The comedian-actor-businessman is living in a former Federal City Bank branch in Los Angeles while he and wife Shirley Jones sell their home in Beverly Hills.
Ingels began renting the bank in March as a $250-a-month stash for the huge assortment of papers and memorabilia that he has collected over the years. "I'm an obsessive pack rat," Ingels says. "I moved 60 or 70 boxes of stuff out of the house so it'd be easier to sell."
But Ingels found himself spending so much time with his collection that he moved in a refrigerator, microwave and second-hand leather couch to sleep on. Occasionally, customers come knocking, thinking the bank was still open. "I'm thinking of putting a sign out in front," Ingels quips. "Deposits only."

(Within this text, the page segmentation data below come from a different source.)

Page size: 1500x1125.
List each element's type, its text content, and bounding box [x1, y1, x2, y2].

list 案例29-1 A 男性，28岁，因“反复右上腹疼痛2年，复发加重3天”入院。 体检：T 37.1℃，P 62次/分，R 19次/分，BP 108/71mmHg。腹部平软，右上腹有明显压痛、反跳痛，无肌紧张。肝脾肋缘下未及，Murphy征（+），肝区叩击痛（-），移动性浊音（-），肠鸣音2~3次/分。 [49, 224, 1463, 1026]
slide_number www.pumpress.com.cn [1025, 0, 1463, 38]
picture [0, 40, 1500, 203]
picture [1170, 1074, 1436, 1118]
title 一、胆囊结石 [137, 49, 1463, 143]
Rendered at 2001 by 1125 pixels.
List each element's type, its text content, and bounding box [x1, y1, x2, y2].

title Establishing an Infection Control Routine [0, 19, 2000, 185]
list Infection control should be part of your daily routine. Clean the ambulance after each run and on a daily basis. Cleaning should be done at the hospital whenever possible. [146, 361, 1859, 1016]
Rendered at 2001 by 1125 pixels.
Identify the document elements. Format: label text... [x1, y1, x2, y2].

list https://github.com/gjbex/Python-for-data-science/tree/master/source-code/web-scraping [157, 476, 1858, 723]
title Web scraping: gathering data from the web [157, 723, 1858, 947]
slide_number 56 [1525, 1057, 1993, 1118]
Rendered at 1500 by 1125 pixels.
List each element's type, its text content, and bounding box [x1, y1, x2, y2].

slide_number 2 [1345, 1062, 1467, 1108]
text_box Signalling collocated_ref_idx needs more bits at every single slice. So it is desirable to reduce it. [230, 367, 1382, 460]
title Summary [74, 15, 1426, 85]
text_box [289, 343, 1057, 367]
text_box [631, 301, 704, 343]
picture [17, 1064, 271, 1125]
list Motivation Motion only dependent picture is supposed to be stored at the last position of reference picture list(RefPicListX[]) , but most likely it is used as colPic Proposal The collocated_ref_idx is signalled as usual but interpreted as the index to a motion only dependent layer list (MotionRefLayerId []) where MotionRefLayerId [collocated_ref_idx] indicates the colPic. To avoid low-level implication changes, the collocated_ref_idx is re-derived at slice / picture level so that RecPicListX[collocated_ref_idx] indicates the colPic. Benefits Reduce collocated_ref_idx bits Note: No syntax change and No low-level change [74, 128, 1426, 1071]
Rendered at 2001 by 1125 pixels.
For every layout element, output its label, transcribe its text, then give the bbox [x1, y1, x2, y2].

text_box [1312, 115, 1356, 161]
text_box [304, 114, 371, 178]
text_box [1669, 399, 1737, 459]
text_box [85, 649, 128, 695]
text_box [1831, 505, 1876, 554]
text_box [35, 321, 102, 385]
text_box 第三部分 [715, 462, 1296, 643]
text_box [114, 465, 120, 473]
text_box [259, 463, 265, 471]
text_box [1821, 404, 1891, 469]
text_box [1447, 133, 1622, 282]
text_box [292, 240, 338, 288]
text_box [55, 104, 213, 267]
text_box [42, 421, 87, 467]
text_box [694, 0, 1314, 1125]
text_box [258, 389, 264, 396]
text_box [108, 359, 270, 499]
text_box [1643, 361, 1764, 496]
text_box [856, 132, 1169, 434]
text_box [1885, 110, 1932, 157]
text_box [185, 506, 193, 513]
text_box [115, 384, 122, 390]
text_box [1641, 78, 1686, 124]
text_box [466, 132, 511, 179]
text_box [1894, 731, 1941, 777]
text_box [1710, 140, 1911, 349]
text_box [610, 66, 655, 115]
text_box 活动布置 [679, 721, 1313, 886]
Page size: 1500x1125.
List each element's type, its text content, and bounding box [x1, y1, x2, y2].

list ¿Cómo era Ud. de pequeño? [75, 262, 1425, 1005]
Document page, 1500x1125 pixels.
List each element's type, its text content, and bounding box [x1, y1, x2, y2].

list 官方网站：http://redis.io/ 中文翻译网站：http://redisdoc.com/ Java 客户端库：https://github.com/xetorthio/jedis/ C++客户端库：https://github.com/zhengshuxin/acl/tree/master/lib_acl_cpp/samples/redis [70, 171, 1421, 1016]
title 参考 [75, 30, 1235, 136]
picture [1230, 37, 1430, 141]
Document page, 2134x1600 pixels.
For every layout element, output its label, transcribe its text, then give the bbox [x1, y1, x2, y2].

Those may be the only residence-related payoffs Ingels receives, at least for now. Like many luxury homeowners, celebrities from country singer Tanya Tucker to socialite Lee Radziwill are finding that the softening economy and the fallout on Wall Street are pinching the market for big-ticket luxury homes.
Tucker, in fact, is selling her $13 million farm in Tennessee by herself so she can avoid a real estate agent's commission. Meanwhile, prices on languishing celebrity-owned homes -- many bought at premium prices or lavishly upgraded -- are softening.
* Actor Val Kilmer's New Mexican vacation pad north of Santa Fe has been on the market for two years. Kilmer has cut the original $2.5 million asking price twice - first to $2.15 million, now to $1.9 million. He's even offered to split the 27-acre property to make it more marketable.
* Actress Linda Evans recently dropped the price of her baronial estate in Tacoma, Wash., Villa Madera, to $2.3 million from $2.5 million. Evans put the property on the market last June. It's not unusual for high-end property to be on the market for a year, but in the tech-dominated Pacific Northwest, the implosion of New Economy companies clipped high-end property sales. "The luxury market in the Seattle area has dried up," says listing agent Heidi Bright of Coldwell Banker Bain Associates.
* Tennis great Martina Navratilova's $8.5 million home in Aspen, Colo., has been on the market since 1996. Given the area's predominate mix of vacation homes, whose prices typically sink when the economy sours, Navratilova's pad can probably be picked up for a lot less.